-- What you are asked to do --
From the listing below, pick out each line with the word "wire".

-- Exercise material --

○ ○ ○ ○ ○

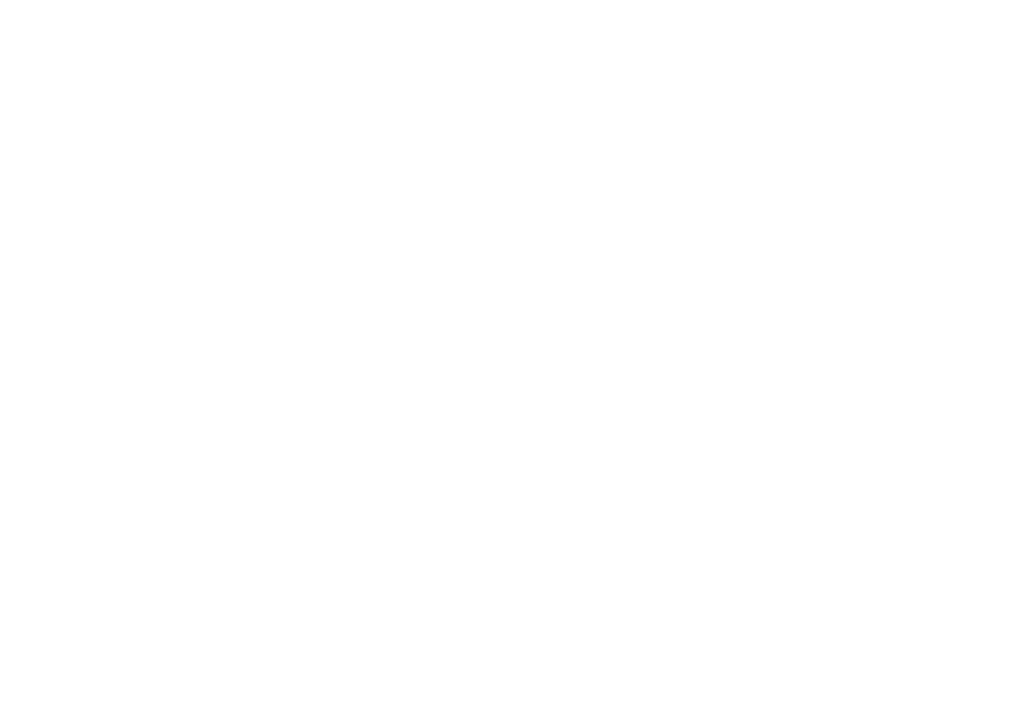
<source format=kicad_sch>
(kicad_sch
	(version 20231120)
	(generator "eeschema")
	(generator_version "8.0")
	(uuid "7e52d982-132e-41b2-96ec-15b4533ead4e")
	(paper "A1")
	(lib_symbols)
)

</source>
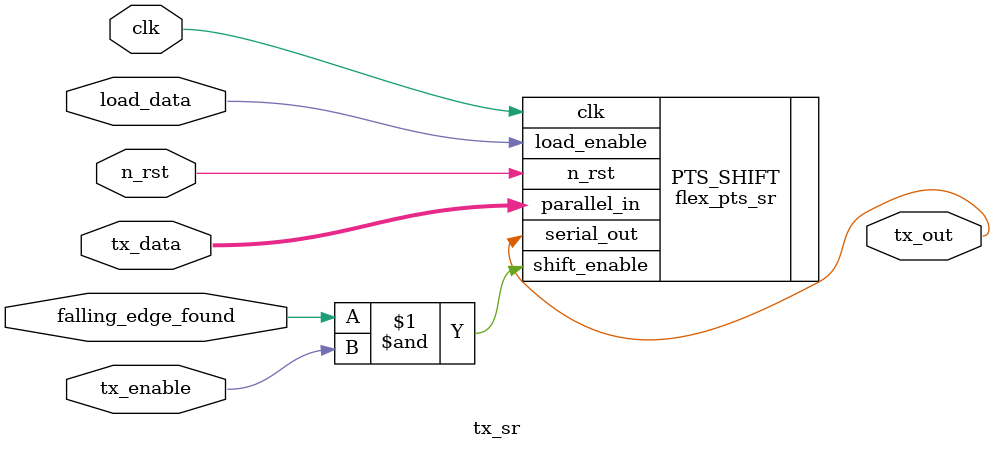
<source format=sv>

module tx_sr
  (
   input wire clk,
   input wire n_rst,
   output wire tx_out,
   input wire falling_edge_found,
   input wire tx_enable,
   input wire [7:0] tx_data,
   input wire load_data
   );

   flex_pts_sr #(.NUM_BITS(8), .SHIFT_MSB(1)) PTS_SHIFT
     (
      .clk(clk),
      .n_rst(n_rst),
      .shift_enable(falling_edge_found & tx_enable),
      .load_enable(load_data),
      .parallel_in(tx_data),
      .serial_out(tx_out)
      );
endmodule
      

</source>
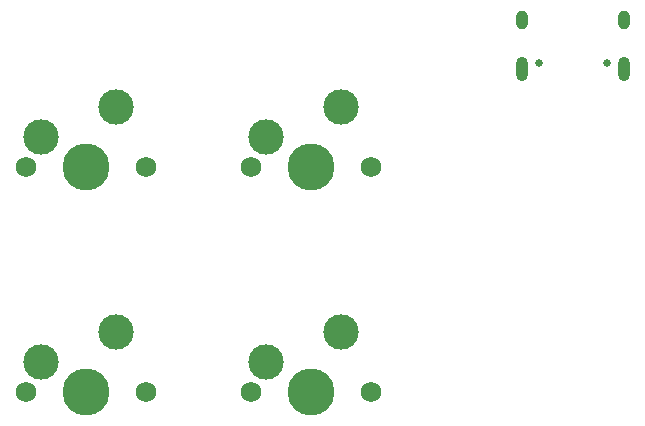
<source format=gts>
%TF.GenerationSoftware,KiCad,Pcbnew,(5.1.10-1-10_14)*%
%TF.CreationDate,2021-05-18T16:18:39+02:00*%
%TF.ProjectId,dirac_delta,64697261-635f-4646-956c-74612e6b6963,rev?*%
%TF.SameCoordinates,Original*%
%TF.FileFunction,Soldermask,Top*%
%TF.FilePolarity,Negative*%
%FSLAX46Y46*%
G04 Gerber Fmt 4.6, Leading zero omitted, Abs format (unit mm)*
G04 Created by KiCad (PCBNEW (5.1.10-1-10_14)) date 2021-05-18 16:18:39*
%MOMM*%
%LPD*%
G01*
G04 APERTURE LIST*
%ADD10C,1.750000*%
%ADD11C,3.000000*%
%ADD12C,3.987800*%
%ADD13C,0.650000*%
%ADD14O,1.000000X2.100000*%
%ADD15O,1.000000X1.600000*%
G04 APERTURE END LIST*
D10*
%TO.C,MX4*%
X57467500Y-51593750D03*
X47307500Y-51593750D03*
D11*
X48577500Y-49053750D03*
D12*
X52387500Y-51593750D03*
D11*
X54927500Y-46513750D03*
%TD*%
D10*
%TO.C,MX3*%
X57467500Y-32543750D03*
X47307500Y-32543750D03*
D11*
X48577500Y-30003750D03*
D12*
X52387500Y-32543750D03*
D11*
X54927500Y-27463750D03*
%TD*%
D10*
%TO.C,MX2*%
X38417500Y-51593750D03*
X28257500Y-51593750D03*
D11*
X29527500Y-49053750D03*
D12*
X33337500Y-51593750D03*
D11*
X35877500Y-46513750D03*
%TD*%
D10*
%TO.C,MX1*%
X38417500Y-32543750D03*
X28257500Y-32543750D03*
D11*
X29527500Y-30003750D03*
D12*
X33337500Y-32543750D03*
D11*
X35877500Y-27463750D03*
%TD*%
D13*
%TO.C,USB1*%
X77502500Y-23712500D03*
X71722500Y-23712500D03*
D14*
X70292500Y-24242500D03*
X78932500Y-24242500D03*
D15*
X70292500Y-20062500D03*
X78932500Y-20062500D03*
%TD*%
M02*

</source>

○ ○ ○ ○ ○

-- Expected output --
   input wire clk,
   input wire n_rst,
   output wire tx_out,
   input wire falling_edge_found,
   input wire tx_enable,
   input wire [7:0] tx_data,
   input wire load_data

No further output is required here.